As legislators continue to shape the framework around SAF production, we need to have supportive policy that allows domestic feedstocks to evolve and improve, while at the same time allowing SAF technologies to scale and meet current demand. Getting this balance right is critically important to avoid unintended consequences. The SAF industry is still in its early stages and requires the flexibility to scale production. Limiting the qualification of ethanol would constrain the industry’s ability to meet immediate production goals, potentially stalling the progress being made in the U.S. and globally. 

By allowing a wide range of ethanol sources to qualify, and by thinking about the SAF industry as a global market for ethanol, this industry can gain the momentum it needs to become the solution for reducing aviation emissions while enabling economic development for U.S. agriculture to support a global SAF market. This approach ensures that we can meet current demand while providing U.S. ethanol producers the time to innovate and lower their CI scores. In doing so, we can position American ag to lead in this rapidly growing market. Restricting access to feedstocks at this critical juncture would not only delay progress but could also undermine America’s ability to lead in the global energy transition.
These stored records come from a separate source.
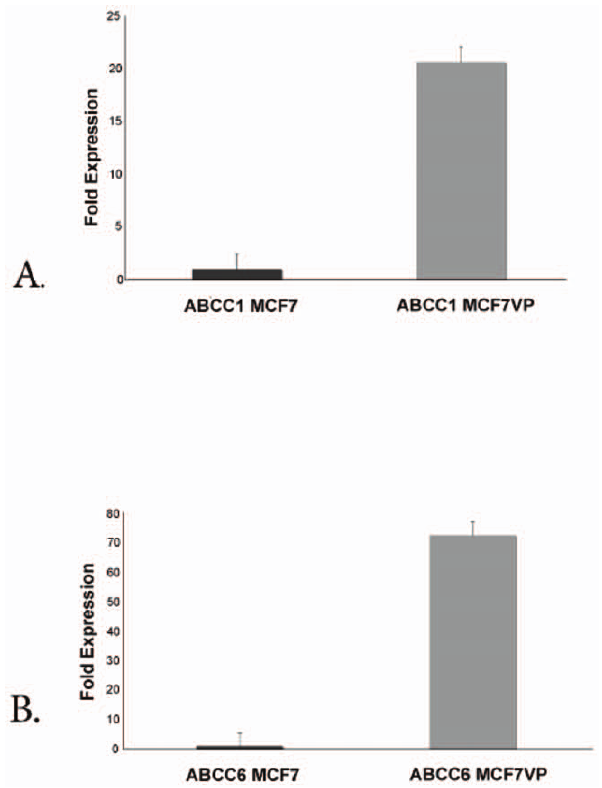
Figure 3. Expression of ABCC1 and ABCC6 in MCF7VP cells, Fig. 3A. Up-regulation of ABCC1 in MCF7VP cells validated by qRT-PCR. The gene expression level of ABCC1 was found to be up-regulated in the MCF7VP cell line using microfluidic arrays, this was validated using quantitative RT PCR with taqman probes against ABCC1. The fold change was calculated using the delta delta CT method. Fig. 3B. Up- regulation of ABCC6 in MCF7VP cells validated by qRT-PCR. ABCC6 up- regulation was validated with quantitative qRT PCR and taqman probes against ABCC6. The fold change in gene expression between the MCF7 and MCF7VP was calculated using the dd CT method.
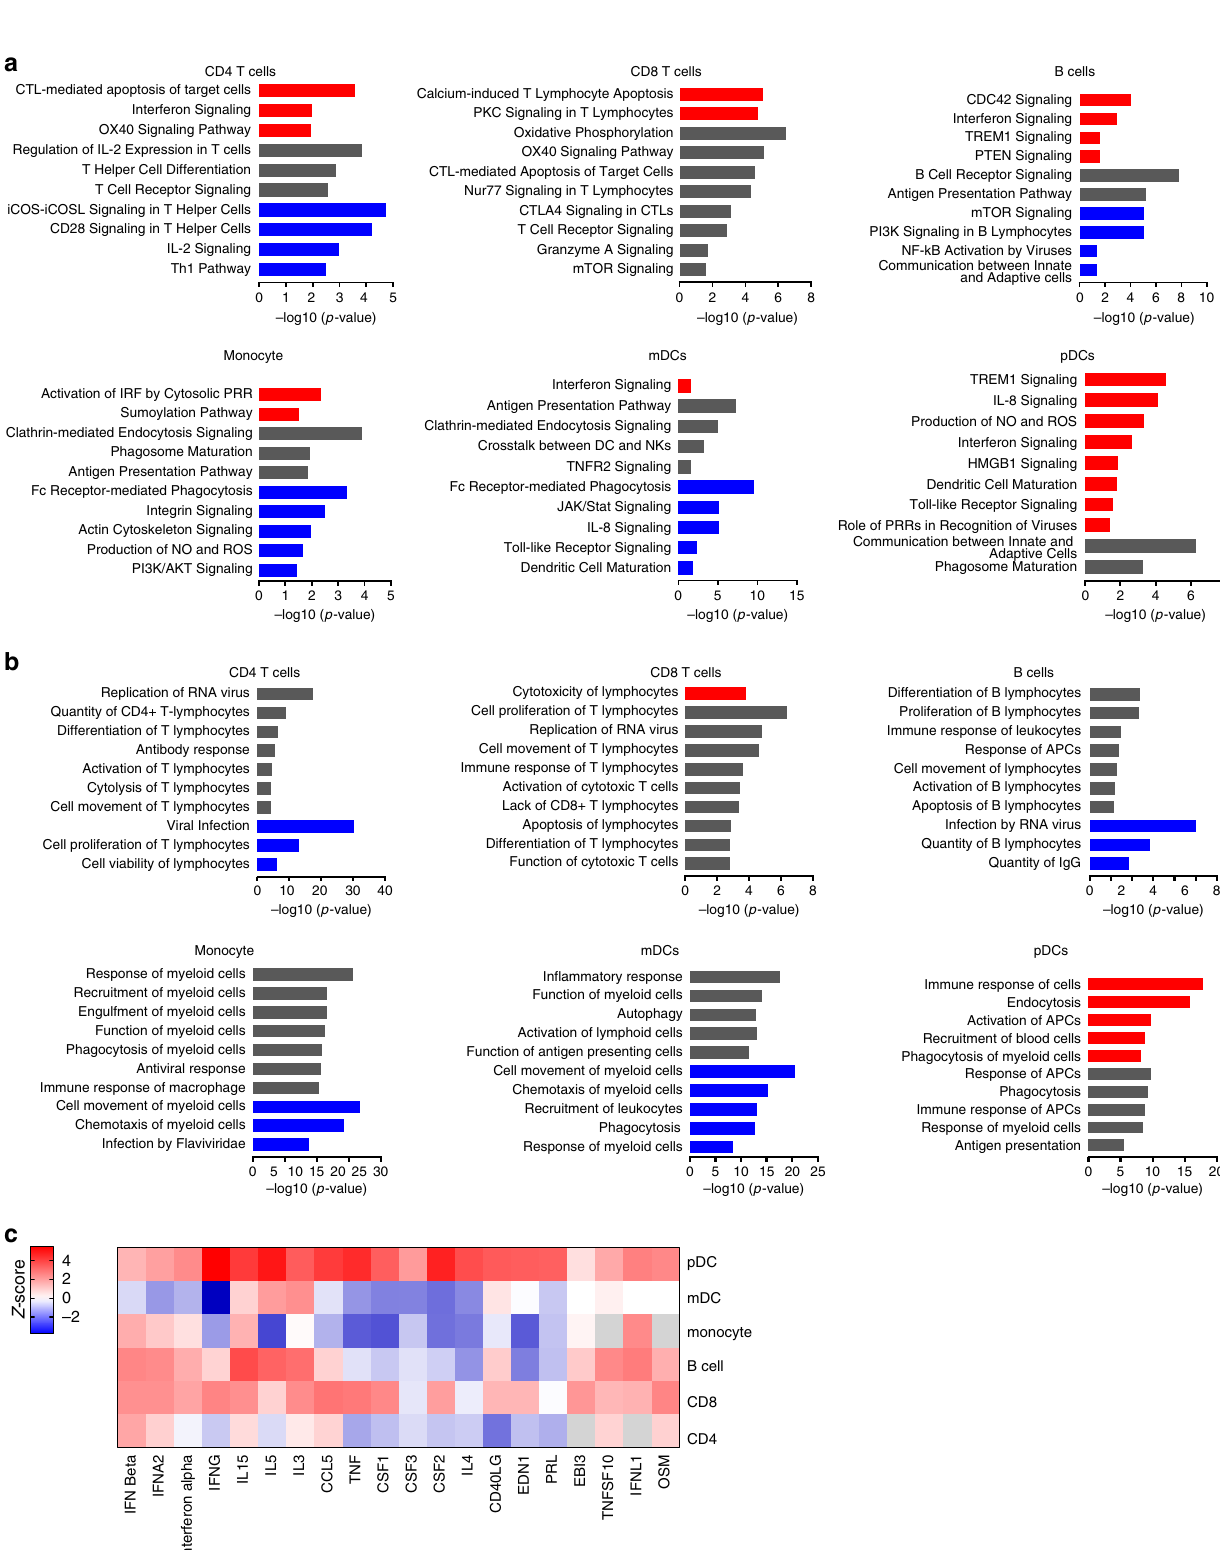
Fig. 2 Activation of antiviral immune defense pathways in pDCs from patients with ZIKV infection. a , b “ Canonical pathways ” ( a ) and “ Diseases and Functions ” ( b ) inferred by Ingenuity pathway analysis (IPA) from DEGs between ZIKV-infected individuals and noninfected individuals in indicated immune cell subsets. Red and blue denote functional pathways predicted to be up or downregulated, respectively; gray indicates indeterminate directional changes for the respective functional entity. c Predicted upstream regulators for genes differentially expressed between pDCs from ZIKV-infected individuals and noninfected individuals. Color coding re fl ects z -score, indicating activation or inhibition of the upstream regulators in ZIKV-infected patients compared to noninfected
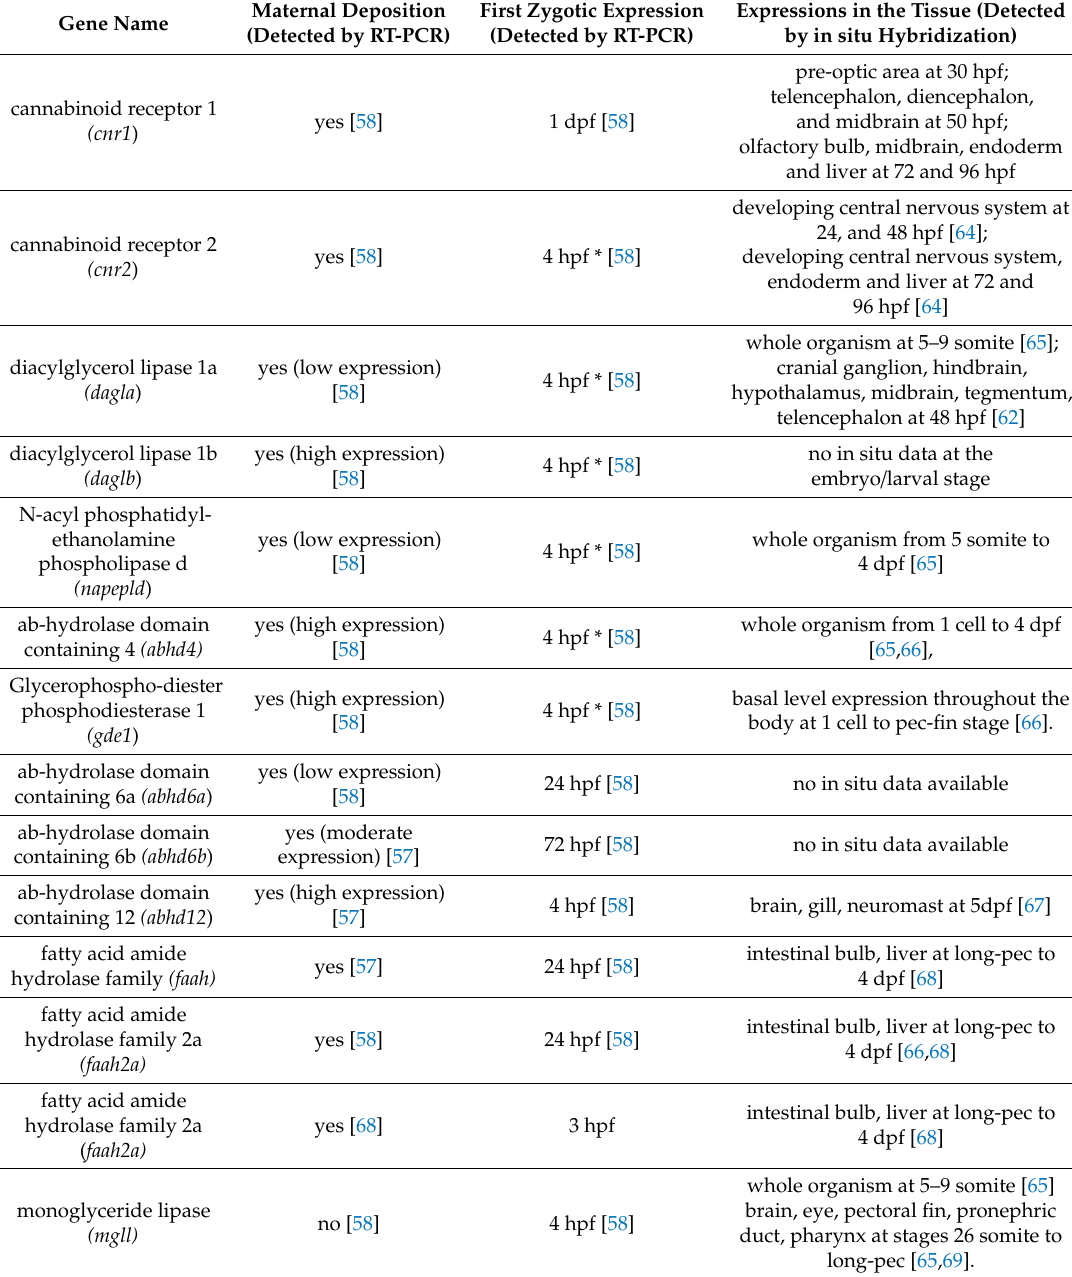
Table 1. Expression patterns of the zebrafish endocannabinoid signaling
Further, imposing a domestic feedstock requirement could prompt similar restrictions in other countries, potentially closing off U.S. export markets when SAF represents a significant opportunity. 

As we step into Labor Day, it’s a reminder that the holiday was instituted to honor the American worker, who at the time was in the thick of building a new industry. We’re doing that now. The opportunity that SAF poses to the United States is huge. It exemplifies the truth that American innovation isn’t about following the same worn path – it’s about forging a new one that ensures our leadership in a cleaner, better future – one that, dare I say, is … ready to take off.